Item position entries:
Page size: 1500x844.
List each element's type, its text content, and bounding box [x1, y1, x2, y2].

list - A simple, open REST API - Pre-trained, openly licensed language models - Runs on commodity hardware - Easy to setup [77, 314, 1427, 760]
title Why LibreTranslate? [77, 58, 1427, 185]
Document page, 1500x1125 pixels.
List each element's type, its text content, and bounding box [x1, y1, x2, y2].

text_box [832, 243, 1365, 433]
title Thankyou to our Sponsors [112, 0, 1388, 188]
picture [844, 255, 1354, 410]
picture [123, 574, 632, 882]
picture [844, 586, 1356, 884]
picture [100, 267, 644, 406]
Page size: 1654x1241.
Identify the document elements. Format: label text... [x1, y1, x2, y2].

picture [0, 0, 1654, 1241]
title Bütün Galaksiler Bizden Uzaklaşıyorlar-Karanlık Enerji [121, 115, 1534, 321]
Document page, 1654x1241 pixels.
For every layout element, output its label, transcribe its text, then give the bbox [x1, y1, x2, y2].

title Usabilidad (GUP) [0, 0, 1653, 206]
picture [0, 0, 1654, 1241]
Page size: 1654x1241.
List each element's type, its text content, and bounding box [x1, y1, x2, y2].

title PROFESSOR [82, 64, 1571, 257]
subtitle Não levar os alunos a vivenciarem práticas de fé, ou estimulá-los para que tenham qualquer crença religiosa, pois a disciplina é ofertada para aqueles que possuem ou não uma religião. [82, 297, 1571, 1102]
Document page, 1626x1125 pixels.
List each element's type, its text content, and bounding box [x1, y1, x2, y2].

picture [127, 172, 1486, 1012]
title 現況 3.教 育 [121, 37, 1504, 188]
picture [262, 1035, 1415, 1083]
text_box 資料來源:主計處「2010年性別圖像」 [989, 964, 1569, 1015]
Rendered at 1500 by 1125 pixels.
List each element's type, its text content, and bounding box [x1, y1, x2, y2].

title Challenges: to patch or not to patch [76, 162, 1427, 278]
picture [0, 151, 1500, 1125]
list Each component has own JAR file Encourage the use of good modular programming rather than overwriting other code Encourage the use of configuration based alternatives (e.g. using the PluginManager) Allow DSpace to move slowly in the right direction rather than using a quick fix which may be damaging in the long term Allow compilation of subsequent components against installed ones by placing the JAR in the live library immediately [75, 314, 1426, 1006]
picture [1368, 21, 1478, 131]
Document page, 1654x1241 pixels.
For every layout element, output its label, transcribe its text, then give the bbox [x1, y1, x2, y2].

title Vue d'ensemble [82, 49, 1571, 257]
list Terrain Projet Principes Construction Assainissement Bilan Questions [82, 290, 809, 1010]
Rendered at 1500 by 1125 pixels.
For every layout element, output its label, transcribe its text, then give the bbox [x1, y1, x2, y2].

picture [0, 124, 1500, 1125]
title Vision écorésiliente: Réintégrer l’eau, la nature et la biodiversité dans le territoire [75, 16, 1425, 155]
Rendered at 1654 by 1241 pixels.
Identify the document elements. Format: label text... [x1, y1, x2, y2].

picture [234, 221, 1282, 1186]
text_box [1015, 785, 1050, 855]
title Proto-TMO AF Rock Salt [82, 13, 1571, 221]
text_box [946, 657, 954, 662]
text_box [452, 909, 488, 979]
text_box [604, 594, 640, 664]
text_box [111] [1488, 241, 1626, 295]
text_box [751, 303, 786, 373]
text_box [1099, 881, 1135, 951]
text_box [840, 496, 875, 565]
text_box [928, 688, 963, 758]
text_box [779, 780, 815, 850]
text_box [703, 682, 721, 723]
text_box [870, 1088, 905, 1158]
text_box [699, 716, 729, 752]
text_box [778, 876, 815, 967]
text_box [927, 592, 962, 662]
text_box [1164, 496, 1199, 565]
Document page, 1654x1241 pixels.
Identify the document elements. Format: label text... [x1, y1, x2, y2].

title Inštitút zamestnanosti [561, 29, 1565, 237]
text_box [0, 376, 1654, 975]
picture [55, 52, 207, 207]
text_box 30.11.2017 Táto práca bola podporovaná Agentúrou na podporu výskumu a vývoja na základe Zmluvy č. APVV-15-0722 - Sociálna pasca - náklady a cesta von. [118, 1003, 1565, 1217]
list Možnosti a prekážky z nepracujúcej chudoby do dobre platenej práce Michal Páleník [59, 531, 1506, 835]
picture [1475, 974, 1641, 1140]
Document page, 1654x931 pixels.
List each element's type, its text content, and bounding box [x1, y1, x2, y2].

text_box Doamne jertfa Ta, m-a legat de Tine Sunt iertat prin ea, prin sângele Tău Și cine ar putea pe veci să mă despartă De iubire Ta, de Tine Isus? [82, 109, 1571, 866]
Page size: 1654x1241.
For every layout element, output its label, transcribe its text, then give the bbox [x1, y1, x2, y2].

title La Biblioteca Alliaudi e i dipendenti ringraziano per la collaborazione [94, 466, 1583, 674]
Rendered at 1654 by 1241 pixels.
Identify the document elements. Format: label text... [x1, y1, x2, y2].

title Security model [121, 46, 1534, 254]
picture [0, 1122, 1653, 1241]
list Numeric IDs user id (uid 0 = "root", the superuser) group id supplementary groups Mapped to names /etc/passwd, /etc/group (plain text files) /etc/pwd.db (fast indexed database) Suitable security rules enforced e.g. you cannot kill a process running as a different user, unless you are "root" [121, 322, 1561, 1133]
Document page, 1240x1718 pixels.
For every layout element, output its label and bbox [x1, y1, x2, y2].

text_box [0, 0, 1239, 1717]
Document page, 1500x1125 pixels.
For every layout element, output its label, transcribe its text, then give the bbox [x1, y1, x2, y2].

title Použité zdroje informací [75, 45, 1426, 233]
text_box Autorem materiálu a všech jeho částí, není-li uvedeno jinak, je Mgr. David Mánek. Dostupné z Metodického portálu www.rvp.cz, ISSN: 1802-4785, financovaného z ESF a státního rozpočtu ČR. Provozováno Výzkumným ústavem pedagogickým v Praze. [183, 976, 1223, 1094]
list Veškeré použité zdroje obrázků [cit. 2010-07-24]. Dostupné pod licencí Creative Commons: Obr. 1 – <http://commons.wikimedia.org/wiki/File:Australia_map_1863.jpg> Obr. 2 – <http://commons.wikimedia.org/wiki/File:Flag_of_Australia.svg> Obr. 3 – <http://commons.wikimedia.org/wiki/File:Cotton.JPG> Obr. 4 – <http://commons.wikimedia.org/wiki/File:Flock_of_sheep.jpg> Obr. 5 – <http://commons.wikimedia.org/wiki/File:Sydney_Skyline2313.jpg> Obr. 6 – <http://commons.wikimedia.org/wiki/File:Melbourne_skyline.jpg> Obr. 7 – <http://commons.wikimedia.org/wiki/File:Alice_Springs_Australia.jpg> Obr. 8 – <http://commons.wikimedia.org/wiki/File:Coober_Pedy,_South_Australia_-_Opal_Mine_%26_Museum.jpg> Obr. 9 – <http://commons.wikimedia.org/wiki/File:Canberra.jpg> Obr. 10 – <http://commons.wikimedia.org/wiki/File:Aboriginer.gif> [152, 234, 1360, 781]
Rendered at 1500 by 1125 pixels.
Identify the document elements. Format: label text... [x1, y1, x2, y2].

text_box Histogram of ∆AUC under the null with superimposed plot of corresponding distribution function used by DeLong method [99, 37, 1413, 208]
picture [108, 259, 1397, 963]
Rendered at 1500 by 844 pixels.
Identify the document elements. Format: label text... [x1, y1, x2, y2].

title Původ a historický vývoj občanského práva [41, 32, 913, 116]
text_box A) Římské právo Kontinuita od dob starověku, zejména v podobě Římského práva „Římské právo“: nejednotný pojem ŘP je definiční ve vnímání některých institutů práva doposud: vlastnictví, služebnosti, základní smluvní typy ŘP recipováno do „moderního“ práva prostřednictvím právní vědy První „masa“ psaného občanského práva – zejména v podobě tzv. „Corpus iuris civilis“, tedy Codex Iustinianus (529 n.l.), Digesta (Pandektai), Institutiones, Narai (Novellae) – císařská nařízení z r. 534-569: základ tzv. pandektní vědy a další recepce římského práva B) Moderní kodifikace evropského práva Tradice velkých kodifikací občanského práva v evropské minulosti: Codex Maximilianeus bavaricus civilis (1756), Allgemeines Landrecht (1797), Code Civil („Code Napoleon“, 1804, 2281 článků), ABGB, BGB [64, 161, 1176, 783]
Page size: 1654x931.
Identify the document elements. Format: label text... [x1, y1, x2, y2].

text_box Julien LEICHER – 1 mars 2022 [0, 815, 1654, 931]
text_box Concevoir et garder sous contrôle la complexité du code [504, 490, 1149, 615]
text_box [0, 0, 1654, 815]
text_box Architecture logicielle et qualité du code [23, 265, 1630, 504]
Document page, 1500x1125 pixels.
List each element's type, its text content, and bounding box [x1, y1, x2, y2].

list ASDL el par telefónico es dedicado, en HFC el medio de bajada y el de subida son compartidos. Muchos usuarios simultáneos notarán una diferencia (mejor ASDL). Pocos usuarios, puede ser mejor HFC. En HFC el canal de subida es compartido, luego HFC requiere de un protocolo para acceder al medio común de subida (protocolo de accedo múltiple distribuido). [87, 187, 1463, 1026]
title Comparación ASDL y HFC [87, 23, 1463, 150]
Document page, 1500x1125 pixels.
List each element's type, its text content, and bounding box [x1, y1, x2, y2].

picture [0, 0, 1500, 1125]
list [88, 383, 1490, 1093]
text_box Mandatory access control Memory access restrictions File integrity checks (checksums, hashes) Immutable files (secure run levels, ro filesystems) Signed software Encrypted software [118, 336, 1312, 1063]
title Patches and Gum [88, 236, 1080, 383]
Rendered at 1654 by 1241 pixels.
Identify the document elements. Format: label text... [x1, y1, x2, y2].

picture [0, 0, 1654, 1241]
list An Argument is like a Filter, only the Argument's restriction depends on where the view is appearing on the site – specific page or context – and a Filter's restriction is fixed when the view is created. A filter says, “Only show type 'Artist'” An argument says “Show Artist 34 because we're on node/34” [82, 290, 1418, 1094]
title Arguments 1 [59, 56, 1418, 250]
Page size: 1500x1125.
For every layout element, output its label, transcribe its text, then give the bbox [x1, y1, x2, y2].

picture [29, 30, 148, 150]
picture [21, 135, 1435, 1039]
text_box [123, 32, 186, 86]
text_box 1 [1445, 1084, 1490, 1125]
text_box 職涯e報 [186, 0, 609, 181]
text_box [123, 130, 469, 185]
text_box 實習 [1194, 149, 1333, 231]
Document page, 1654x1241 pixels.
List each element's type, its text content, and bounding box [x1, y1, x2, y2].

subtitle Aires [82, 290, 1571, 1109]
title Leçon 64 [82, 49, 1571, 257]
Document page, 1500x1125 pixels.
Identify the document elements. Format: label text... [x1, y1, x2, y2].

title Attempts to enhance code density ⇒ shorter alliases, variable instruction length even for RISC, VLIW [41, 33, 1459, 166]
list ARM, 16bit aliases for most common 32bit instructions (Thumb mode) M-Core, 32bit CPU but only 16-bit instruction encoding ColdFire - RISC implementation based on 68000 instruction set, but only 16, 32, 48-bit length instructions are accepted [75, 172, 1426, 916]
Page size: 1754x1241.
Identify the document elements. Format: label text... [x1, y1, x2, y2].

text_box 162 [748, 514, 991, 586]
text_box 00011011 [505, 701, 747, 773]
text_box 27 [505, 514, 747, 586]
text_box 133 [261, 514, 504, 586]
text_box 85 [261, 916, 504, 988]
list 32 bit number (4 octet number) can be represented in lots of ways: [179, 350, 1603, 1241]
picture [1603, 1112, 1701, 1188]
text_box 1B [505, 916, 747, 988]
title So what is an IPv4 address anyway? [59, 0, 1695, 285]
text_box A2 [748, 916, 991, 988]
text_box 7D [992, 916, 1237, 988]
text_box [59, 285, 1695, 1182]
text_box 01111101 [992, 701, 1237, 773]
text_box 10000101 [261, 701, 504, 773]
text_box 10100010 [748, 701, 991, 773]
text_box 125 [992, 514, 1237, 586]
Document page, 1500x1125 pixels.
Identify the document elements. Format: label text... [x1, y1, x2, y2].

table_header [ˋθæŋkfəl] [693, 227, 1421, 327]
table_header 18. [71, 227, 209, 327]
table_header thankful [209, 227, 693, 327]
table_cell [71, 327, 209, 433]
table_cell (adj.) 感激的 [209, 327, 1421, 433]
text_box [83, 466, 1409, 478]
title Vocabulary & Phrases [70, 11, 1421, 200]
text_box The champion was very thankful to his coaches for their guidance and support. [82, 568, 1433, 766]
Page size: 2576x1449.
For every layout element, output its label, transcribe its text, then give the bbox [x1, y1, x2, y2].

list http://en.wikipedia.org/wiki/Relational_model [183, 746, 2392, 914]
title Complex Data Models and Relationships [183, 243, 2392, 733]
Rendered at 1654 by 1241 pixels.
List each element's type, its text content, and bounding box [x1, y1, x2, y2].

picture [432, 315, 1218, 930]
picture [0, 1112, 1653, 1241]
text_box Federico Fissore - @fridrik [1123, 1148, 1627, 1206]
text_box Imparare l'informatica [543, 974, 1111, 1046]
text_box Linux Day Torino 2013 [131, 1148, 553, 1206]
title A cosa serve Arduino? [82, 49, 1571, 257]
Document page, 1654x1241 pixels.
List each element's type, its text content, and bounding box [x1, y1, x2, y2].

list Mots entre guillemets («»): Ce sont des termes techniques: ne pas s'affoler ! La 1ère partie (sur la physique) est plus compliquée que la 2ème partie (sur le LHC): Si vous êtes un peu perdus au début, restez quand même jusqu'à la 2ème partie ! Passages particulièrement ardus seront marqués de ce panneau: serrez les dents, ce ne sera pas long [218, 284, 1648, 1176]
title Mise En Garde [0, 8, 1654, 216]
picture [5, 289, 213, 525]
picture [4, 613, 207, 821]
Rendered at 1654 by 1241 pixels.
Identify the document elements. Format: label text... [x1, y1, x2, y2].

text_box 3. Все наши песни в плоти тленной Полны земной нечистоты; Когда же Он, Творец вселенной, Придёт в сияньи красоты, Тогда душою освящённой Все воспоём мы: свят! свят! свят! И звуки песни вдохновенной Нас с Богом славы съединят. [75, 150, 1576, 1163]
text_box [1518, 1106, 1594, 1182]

GIVEN INSTRUCTION:
Reproduce the data starting at the line containing "Document page, 1240x1718 pixels." and ending at the line containing "text_box [0, 0, 1239, 1717]", substituting "bounding box" for "bbox" and leaving everything else unchanged.

FINAL ANSWER:
Document page, 1240x1718 pixels.
For every layout element, output its label and bounding box [x1, y1, x2, y2].

text_box [0, 0, 1239, 1717]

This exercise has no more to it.